«Tu ressasses»: en Turquie, le trauma des rescapés du séisme

Par Epoch Times avec AFP
7 avril 2023 13:25 Mis à jour: 7 avril 2023 14:31

Certains dorment à peine ou redoutent les intérieurs. D’autres ont développé une peur intense de la montagne qui leur apportait auparavant bien-être et réconfort.

Dans le sud de la Turquie, accrochés au pied des falaises qui dominent Antakya, les rescapés du tremblement de terre qui a fait au moins 50.000 morts en février souffrent, deux mois plus tard, d’une anxiété et d’un malaise persistants. Ce sentiment d’angoisse ne les quitte plus depuis qu’ils ont tout perdu – leur toit, leurs proches et souvent leur emploi – dans la nuit du 6 février.

Cuma Zobi connaît bien ce sentiment : cet agent de sécurité, âgé de 38 ans, a été réveillé par d’énormes rochers dévalant sur sa maison. La petite bâtisse en briques offre désormais un vaste trou en guise de porte. Sa voiture a été enterrée sous la roche et ses trois enfants, en sang, ont dû ramper pour s’extraire de leur chambre lorsque la secousse, survenue peu avant l’aube, a dévasté des pans entiers du sud-est de la Turquie. Des rochers plus massifs encore se sont détachés sous l’effet des pluies et des répliques qui ont suivi la première. « Plus personne n’ose entrer dans une maison », explique Cuma Zobi devant la sienne, éventrée. « Mais même si tu dors dans une tente, tu y repenses, tu ressasses tout, tu en rêves. Il sera difficile de se débarrasser de cette peur. »

Stress aigu, affliction et réactivation d’anciens troubles

Le psychiatre Eralp Turk tente de guérir les traumas en parcourant bénévolement la zone sinistrée, armé d’un bloc-notes sur lequel il couche les angoisses de ses patients et d’une coffre de médicaments.
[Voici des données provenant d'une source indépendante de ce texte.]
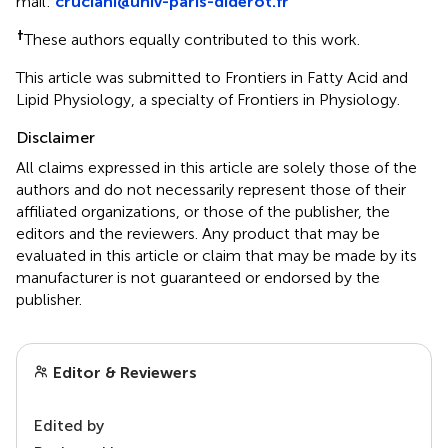
mail:
cruciani@univ-paris-diderot.fr
†
These authors equally contributed to this work.
This article was submitted to Frontiers in Fatty Acid and
Lipid Physiology, a specialty of Frontiers in Physiology.
Disclaimer
All claims expressed in this article are solely those of the
authors and do not necessarily represent those of their
affiliated organizations, or those of the publisher, the
editors and the reviewers. Any product that may be
evaluated in this article or claim that may be made by its
manufacturer is not guaranteed or endorsed by the
publisher.
Editor & Reviewers
Edited by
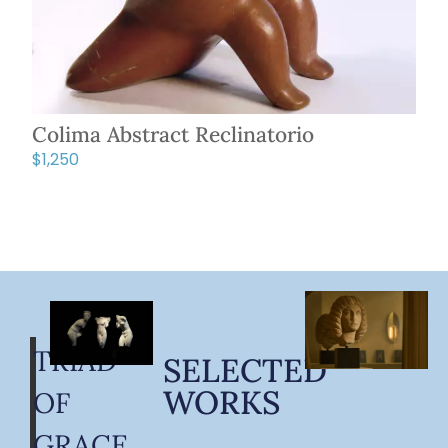
Colima Abstract Reclinatorio
$
1,250
TRIAD
SELECTED
WORKS
OF
GRACE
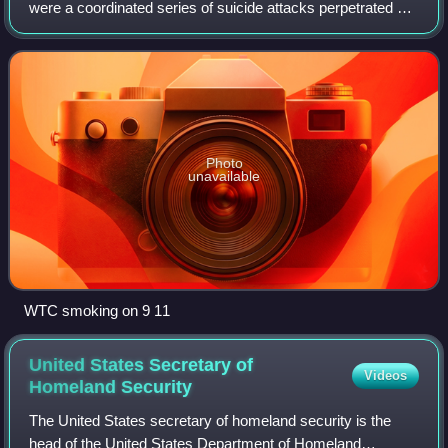
were a coordinated series of suicide attacks perpetrated by
the Islamic terrorist organization al-Qaeda against the
United States in 2001. Ninetee
Photo
unavailable
WTC smoking on 9 11
United States Secretary of
Videos
Homeland
Security
The United States secretary of homeland security is the
head of the United States Department of Homeland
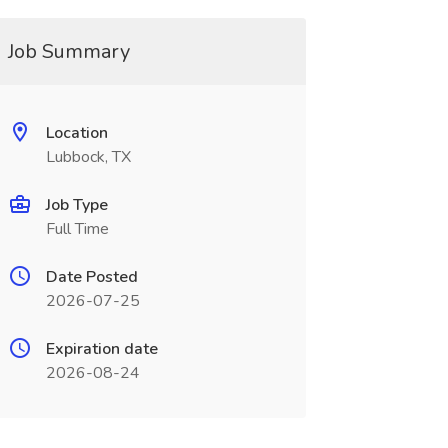
Job Summary
Location
Lubbock, TX
Job Type
Full Time
Date Posted
2026-07-25
Expiration date
2026-08-24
Eralp Turk est l’un de ses milliers de volontaires qui se sont précipités à Antakya – autrefois Antioche – après qu’elle eut été anéantie comme nulle autre ville par la pire catastrophe qu’a connue la Turquie moderne. Le trentenaire rend visite à une quinzaine de personnes par jour à partir d’une liste fournie par les services sociaux de la province.

(OZAN KOSE/AFP via Getty Images)

Certains sinistrés le chassent, trop renfermés sur eux-mêmes pour se livrer à un inconnu. « Je n’insiste pas. Je propose seulement », explique-t-il au volant de sa berline. « Les symptômes les plus courants sont le stress aigu, l’affliction et la réactivation d’anciens troubles psychiatriques », développe-t-il. « Mais chaque catastrophe est différente. Chaque région et ses habitants ont leurs spécificités. La culture et les traditions jouent également un rôle. »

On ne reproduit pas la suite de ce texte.